Seaborne iron ore prices were rocked on Monday by a panic in China that sent steel and raw material prices over a precipice. The decision by a growing number of mills to cut production in response to weak demand is being seen as an admission that steel demand will not be back for some time.
The Kallanish KORE 62% Fe index slumped $7.92/t to $116.23/dry metric tonne cfr Qingdao, the lowest since December. The Kallanish KORE 65% Fe index dropped $8.73/t to $135.83/dmt cfr, and the KORE 58% Fe index fell $5.70/t to $118.26/dmt cfr. 80,000 tonnes of Mac fines sold at $105.1/t with a laycan in 21-30 July.

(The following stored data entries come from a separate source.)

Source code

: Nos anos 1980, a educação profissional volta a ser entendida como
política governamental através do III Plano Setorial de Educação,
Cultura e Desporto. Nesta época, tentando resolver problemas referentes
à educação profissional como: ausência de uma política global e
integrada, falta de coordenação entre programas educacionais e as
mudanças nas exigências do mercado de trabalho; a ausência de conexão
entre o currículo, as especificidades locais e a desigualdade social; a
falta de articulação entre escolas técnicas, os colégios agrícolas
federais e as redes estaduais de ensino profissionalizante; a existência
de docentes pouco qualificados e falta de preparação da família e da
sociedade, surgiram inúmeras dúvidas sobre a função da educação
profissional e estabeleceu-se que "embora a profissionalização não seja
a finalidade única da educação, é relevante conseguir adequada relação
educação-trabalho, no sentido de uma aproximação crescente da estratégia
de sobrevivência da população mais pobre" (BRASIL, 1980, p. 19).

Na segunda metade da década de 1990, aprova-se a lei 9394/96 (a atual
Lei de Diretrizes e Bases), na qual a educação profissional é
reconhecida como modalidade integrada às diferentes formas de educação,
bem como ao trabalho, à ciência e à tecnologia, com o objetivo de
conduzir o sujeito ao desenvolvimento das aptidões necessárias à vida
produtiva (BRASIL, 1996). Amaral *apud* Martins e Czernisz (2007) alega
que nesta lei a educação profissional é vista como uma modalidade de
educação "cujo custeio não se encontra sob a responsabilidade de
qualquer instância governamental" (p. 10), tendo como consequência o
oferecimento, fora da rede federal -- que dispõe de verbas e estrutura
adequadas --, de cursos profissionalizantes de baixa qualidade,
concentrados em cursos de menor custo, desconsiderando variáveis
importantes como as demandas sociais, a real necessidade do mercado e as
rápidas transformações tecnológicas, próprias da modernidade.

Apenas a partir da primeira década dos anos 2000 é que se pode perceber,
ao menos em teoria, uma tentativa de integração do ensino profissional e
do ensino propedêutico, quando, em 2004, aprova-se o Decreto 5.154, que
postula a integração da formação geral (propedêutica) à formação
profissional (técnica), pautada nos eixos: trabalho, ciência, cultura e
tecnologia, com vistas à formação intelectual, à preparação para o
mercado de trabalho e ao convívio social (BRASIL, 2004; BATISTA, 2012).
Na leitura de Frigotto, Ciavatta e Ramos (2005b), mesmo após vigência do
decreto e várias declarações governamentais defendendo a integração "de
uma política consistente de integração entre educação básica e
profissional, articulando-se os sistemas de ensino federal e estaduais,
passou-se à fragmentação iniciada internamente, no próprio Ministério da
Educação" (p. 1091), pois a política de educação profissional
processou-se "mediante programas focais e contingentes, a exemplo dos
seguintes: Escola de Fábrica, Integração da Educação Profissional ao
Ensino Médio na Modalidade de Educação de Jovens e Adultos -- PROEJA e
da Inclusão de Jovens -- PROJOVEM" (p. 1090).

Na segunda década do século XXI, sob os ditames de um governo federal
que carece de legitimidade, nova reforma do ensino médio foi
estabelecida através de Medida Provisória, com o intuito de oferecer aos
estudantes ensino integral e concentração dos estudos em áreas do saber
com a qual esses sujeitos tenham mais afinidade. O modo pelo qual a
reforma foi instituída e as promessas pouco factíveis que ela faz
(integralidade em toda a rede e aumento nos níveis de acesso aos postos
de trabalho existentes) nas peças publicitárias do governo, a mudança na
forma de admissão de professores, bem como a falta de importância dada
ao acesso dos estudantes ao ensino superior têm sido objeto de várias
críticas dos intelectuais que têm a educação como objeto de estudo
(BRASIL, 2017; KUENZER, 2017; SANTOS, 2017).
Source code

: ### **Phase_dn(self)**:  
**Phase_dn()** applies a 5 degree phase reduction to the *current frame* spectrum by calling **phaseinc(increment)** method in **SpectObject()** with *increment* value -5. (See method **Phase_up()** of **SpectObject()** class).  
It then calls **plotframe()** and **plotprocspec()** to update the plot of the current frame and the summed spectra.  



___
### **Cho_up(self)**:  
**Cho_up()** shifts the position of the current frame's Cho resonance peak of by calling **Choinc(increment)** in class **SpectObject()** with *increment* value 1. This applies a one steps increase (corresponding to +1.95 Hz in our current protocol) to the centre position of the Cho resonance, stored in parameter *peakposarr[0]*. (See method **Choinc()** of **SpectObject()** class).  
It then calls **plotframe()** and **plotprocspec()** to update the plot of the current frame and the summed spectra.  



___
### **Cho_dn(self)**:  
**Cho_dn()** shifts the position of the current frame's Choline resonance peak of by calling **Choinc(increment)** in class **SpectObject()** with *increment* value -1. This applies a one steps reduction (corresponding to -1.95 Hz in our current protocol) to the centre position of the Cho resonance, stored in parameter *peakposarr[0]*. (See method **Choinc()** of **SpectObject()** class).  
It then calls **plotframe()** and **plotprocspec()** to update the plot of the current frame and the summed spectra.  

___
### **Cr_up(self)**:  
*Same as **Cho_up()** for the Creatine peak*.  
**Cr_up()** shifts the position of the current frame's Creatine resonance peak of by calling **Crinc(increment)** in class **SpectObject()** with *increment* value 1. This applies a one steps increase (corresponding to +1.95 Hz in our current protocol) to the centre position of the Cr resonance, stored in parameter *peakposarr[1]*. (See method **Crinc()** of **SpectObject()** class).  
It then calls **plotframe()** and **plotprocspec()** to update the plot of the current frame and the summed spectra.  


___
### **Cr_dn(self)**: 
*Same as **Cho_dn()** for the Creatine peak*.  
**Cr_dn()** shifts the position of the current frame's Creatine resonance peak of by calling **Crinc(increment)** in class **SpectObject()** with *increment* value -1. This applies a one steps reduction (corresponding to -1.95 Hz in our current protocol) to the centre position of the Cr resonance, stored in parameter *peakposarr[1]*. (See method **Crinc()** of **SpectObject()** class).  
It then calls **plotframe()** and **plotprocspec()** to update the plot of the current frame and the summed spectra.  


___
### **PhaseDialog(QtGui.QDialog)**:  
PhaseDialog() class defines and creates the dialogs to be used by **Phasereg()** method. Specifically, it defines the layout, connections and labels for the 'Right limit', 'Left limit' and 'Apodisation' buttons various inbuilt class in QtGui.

On the Dalian Commodity Exchange, September iron ore settled down CNY 92/t at CNY 773/t ($115.35/t), while on the Singapore Exchange July 62% Fe futures settled down $9.07/t at $110.94/t. The same contract for 65% Fe and 58% Fe futures settled down $9.86/t at $127.86/t, and down $3.23/t at $124.07/t respectively. The only support came late in the day from speculators closing out short positions.
Chinese scrap and billet prices have also jumped off a cliff. 6mm+ heavy scrap delivered to mills in the Yangtze River Delta lost CNY 350/t to CNY 3,305/t, the lowest since November. Shagang led the way with cuts in recent days of around CNY 150/t but mills nationwide were slashing their buying prices over the weekend. Billet too has slumped, losing CNY 100/t over the weekend and another CNY 250/t on Monday to CNY 3,830/t, the lowest since January 2021.
China has already officially seen output fall sharply and implied end-user demand has slumped year-on-year. Official output figures may be overoptimistic however as provinces are under pressure to report that they have stabilised their local economies. Production cutbacks imply that markets remain heavily oversupplied.
Steel demand meanwhile remains week, with heavy rains and flooding in southern China, and extreme heat in northern China limiting construction activity. Confidence has hampered investment, and new Covid-19 restrictions in southern China mean neither investors nor consumers are making full use of available stimulus funds. China is still attempting to reboot the economy, but it is increasingly looking too late to effectively secure meaningful GDP growth this year.